Whitman belongs here, in a way, of course. I enjoyed some of the lighter contributions, like “Remembering being Forgotten by Mr. B.” contributed by Bob Engel. The sole interview included is John Scullion’s informative interview with Sophia Wellbeloved about her study of astrology and “Beelzebub.” Allen Roth (“With Types and Astrolabes”) is informative about life at the community at Sherborne House. Everybody likes to recall his introduction to the Work, including Bob Silber (“The Spring of 1968”), and it comes as no surprise that it turns on a first reading of “In Search of the Miraculous.” Seymour Ginsburg examines “The High Commission and Other Sacred Individuals” and gives a high-level, level-headed reading of sections of “Beelzebub’s Tales.” Kamori Cattadoris writes “commentaries on the Yoga Sutras of Patanjali” that range well beyond Two Rivers Farm. The longest contribution seems to be “A Taste of the Sacred: Gurdjieff’s Movements,” written by Wim van Dullemen, who puts all the details in a larger context than is usual. I could go on ….

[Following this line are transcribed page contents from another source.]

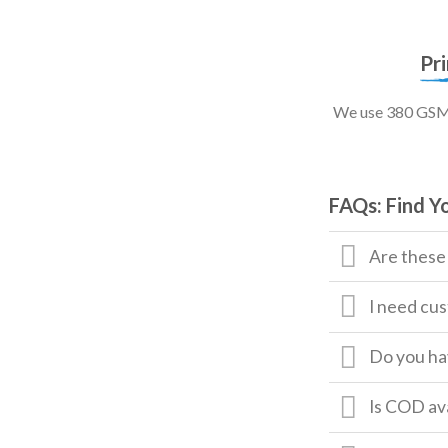
Pr
We use 380 GSM, 
FAQs: Find Y
Are these
I need cus
Do you hav
Is COD av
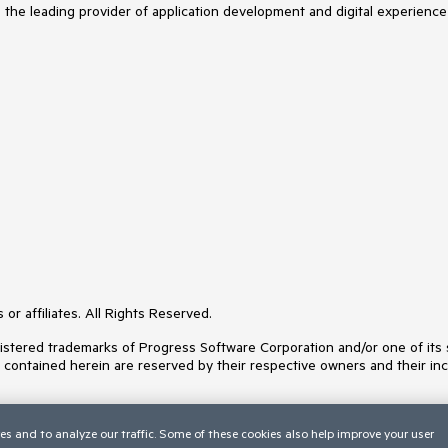
s the leading provider of application development and digital experience
or affiliates. All Rights Reserved.
ered trademarks of Progress Software Corporation and/or one of its subs
s contained herein are reserved by their respective owners and their inc
es and to analyze our traffic. Some of these cookies also help improve your user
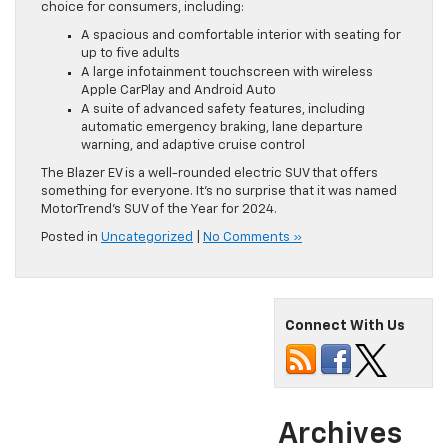
choice for consumers, including:
A spacious and comfortable interior with seating for
up to five adults
A large infotainment touchscreen with wireless
Apple CarPlay and Android Auto
A suite of advanced safety features, including
automatic emergency braking, lane departure
warning, and adaptive cruise control
The Blazer EV is a well-rounded electric SUV that offers
something for everyone. It’s no surprise that it was named
MotorTrend’s SUV of the Year for 2024.
Posted in
Uncategorized
|
No Comments »
Connect With Us
Archives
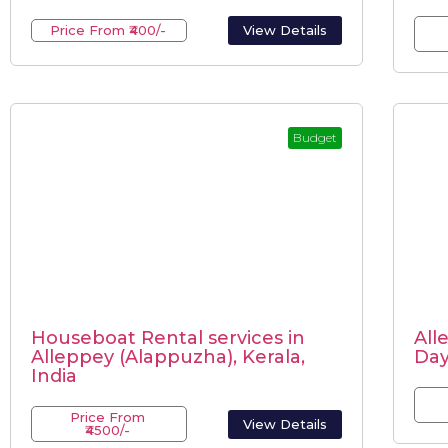
Price From ₹400/-
View Details
Budget
Houseboat Rental services in
All
Alleppey (Alappuzha), Kerala,
Da
India
Price From
View Details
₹4500/-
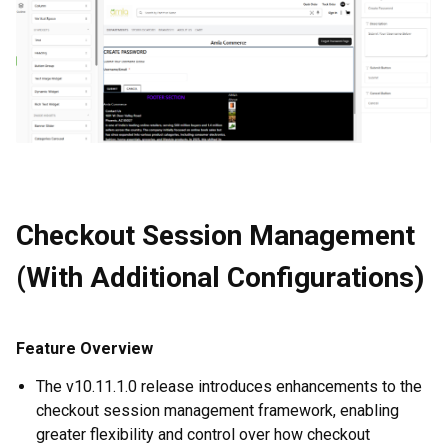
Checkout Session Management
(With Additional Configurations)
Feature Overview
The v10.11.1.0 release introduces enhancements to the
checkout session management framework, enabling
greater flexibility and control over how checkout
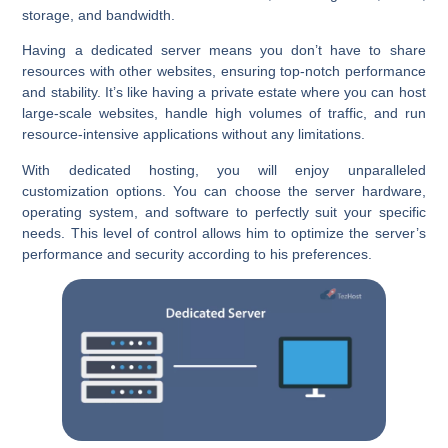
storage, and bandwidth.
Having a dedicated server means you don’t have to share
resources with other websites, ensuring top-notch performance
and stability. It’s like having a private estate where you can host
large-scale websites, handle high volumes of traffic, and run
resource-intensive applications without any limitations.
With dedicated hosting, you will enjoy unparalleled
customization options. You can choose the server hardware,
operating system, and software to perfectly suit your specific
needs. This level of control allows him to optimize the server’s
performance and security according to his preferences.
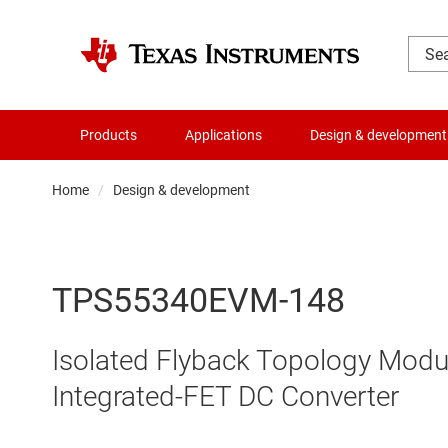
Products
Applications
Design & development
Home
Design & development
TPS55340EVM-148
Isolated Flyback Topology Modu
Integrated-FET DC Converter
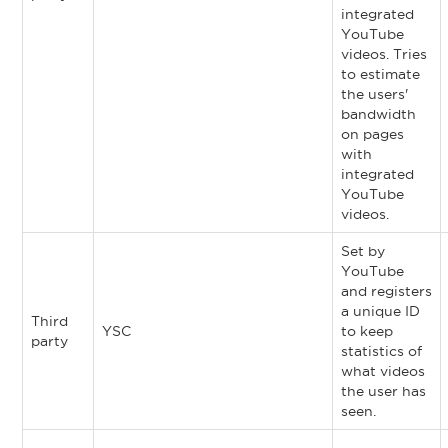
integrated
YouTube
videos. Tries
to estimate
the users'
bandwidth
on pages
with
integrated
YouTube
videos.
Set by
YouTube
and registers
a unique ID
Third
YSC
to keep
party
statistics of
what videos
the user has
seen.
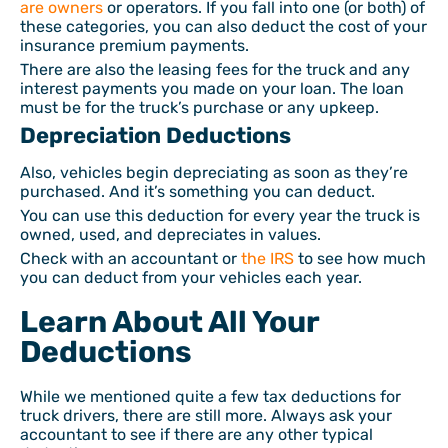
are owners
or operators. If you fall into one (or both) of
these categories, you can also deduct the cost of your
insurance premium payments.
There are also the leasing fees for the truck and any
interest payments you made on your loan. The loan
must be for the truck’s purchase or any upkeep.
Depreciation Deductions
Also, vehicles begin depreciating as soon as they’re
purchased. And it’s something you can deduct.
You can use this deduction for every year the truck is
owned, used, and depreciates in values.
Check with an accountant or
the IRS
to see how much
you can deduct from your vehicles each year.
Learn About All Your
Deductions
While we mentioned quite a few tax deductions for
truck drivers, there are still more. Always ask your
accountant to see if there are any other typical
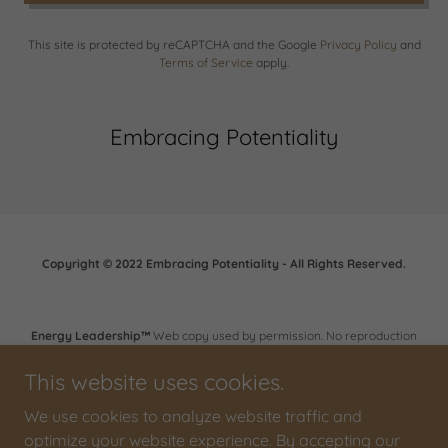
This site is protected by reCAPTCHA and the Google
Privacy Policy
and
Terms of Service
apply.
Embracing Potentiality
Copyright © 2022 Embracing Potentiality - All Rights Reserved.
Energy Leadership™
Web copy used by permission. No reproduction
or retransmission is permitted without expressed written consent of
Bruce D. Schneider and the Institute for Professional Excellence in
This website uses cookies.
Coaching (iPEC). © 2006 - 2011 Institute for Professional Excellence in
Coaching (iPEC)
We use cookies to analyze website traffic and
optimize your website experience. By accepting our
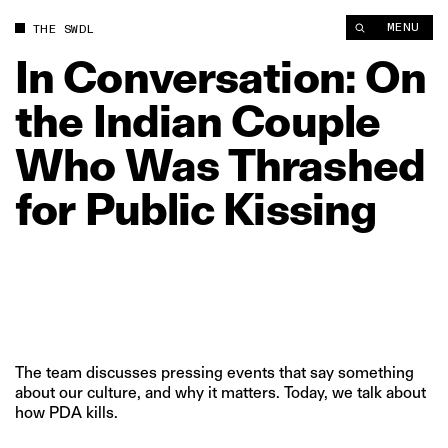
In Conversation: On the Indian Couple Who Was Thrashed for P
MENU
THE SWDL
In
Conversation:
On
the
Indian
Couple
Who
Was
Thrashed
for
Public
Kissing
The team discusses pressing events that say something
about our culture, and why it matters. Today, we talk about
how PDA kills.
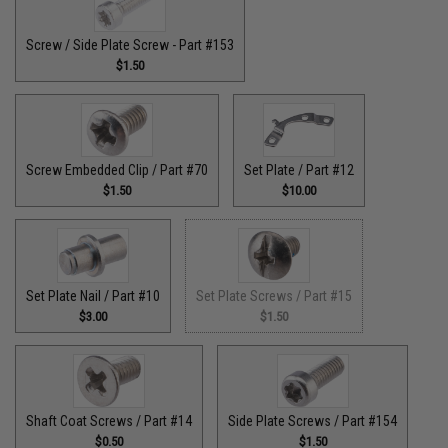
Screw / Side Plate Screw - Part #153
$1.50
Screw Embedded Clip / Part #70
Set Plate / Part #12
$1.50
$10.00
Set Plate Nail / Part #10
Set Plate Screws / Part #15
$3.00
$1.50
Shaft Coat Screws / Part #14
Side Plate Screws / Part #154
$0.50
$1.50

“A Stopinder Anthology” is a distillation of the experiences of a dozen or so years of working together and gathering together disparate approaches to traditional themes and common materials. It is a good-natured and varied prelude to work on oneself within the context of a group of like- minded individuals. As the Michelin Guides would say, “Mérite un détour – Worth a detour.”

John Robert Colombo is an author and anthologist who lives in Toronto, Canada. He has written and compiled many books on the lore and literature of his country notably “Colombo’s Canadian Quotations” and “Mysterious Canada.” Recent publications include “The Northrop Frye Quote Book” (3,200 alphabetically arranged quotations with sources), “A Sax Rohmer Miscellany” (thoughts on the writer and creator of Dr. Fu Manchu), and “Late in the Day” (poems and effects written during the calendar year 2014). His website is <www.colombo.ca >.